Le drapeau noir flotte sur l’île d’Oléron

Le drapeau noir flotte sur l'île d'Oléron

Après un polar parisien qui se déroulait dans les allées de la librairie du Monde libertaire, Jean-Marc Raynaud nous offre une plongée dans le microcosme anar de l’île d’Oléron. Ze roman de l’été.

Ça flinguait sec sur l’île d’Oléron en juin 2009. Pas moins de trois crimes bousculèrent les paisibles Charentais qui s’apprêtaient à recevoir des nuées de baignassous (baigneurs pleins de sous). Boris Chardavoine, député-maire de Boyardville (là où se dresse l’illustre Fort Boyard), fut le premier à subir une mystérieuse « botte de Nevers » : une balle entre les deux yeux. Le directeur du Crédit Agricole de Domino et le curé de Chaucre connurent le même destin tragique. La tête du premier fut déposée devant l’étal du boucher avec du persil dans les narines. Le second fut retrouvé crucifié sur la porte de l’église, la tête à l’envers. Glissée dans son string, une inscription : « Ni dieu, ni maître, ni gorille ! ». Un A cerclé ornait le front du banquier et du cureton…

La ficelle était un peu grosse. Qui voulait faire porter le chapeau aux anarchistes du cru ? C’est ce que Ed Merlieux et Ted Chaucre fins limiers des services secrets de la Fédération anarchiste (FA) vont tenter de découvrir avant que l’affaire ne vire à la chasse à l’ultra anarcho-autochtone comme à Tarnac.

Jean-Marc Raynaud réussit un exercice de style amusant. Parallèlement à sa désopilante enquête policière, il fait un joli tour d’horizon des initiatives libertaires oléronaises dont il est ou a été l’un des initiateurs. De la colo Bakounine à la crèche parentale l’Ile aux enfants, de l’école libertaire à l’université populaire Bonaventure, en passant par les éditions Libertaires (quelques auteurs du catalogue, Thierry Guilabert, Benoist Rey, Jean Le Gal, Wally Rosell…, deviennent pour l’occasion des personnages du roman) et le Club du livre libertaire, nous sommes au cœur d’une bouillonnante activité anar.

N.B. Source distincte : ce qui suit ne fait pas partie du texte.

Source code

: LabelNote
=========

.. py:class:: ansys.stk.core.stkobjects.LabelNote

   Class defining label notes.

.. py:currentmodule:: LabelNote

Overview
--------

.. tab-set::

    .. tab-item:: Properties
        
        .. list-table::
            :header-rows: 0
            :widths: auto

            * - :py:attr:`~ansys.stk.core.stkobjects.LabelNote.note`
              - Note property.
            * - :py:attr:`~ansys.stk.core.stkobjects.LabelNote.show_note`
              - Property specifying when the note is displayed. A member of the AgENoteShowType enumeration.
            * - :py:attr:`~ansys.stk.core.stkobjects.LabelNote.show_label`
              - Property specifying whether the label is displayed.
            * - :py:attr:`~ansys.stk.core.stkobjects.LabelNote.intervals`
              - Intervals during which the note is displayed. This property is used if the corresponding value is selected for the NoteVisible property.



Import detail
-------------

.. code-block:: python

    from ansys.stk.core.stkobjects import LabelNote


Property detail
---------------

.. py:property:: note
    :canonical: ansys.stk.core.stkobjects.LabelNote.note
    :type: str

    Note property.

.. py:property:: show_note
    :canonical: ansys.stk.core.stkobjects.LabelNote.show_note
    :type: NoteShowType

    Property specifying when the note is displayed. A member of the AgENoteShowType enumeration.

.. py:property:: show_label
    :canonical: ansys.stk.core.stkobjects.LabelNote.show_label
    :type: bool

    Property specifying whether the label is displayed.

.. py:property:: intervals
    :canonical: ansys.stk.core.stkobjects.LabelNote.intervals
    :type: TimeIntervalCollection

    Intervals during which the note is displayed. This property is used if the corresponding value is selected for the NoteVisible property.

Au fil des pages illustrées, parfois codées, les initié-e-s reconnaîtront parallèlement le pizzaïolo, l’épicière et les sympathiques maraîchères du marché de Domino, le marchand de journaux qui vend Le Monde libertaire, le bar de la pointe de Chaucre… et bien sûr la librairie du bout du monde, La Pêche aux livres, où le premier crime survient. Un circuit touristique bien plus enthousiasmant que celui proposé habituellement par les offices de tourisme.

Mêlant réalité, fiction et surnaturel (des morts illustres comme Maurice Joyeux, Juan García Oliver, Buenaventura Durruti… reprennent vie), le roman de Jean-Marc Raynaud commence avec l’agitation suscitée par l’annonce de la fermeture du Centre expérimental polyvalent et maritime en Oléron (CEPMO) qui laisserait place à un casino. Il faut savoir que le CEPMO, créé en 1982, est l’un des quatre lycées autogérés français avec ceux de Paris, Saint-Nazaire et Hérouville-Saint-Clair. Des jeunes lycéens anars qui ont usé leur fond de culotte à Bonaventure mènent la fronde.

Côté réalité, après une rude bataille, le lycée d’Oléron rouvrira bien à la rentrée prochaine à Maison heureuse avant de déménager sur Saint-Trojan-les-Bains. Ouf ! Côté fiction, les trois crimes seront élucidés et mettront totalement hors de cause les anarchistes installés au pays des naufrageurs. Ségolène Royal, présidente de la région Poitou-Charentes, et Brice Hortefeux, sinistre de l’Intérieur, se contenteront de la version officielle servie par des gendarmes un peu olé-olé-oléron. Ne comptez pas sur nous pour en dire plus.

Si vous n’êtes pas Chaucrin-e ou un-e habitué-e du 35 allée de l’Angle et que vous ne percevez pas toujours ce qui se cache entre les lignes, la lecture de Meurtres exquis à l’île d’Oléron vous fera tout de même passer un agréable moment en digérant une églade copieusement arrosée de vin blanc.

Jean-Marc Raynaud, Meurtres exquis à l’île d’Oléron, éditions Libertaires, 98 pages, 10€. Illustrations : Jean-Charles Vincent.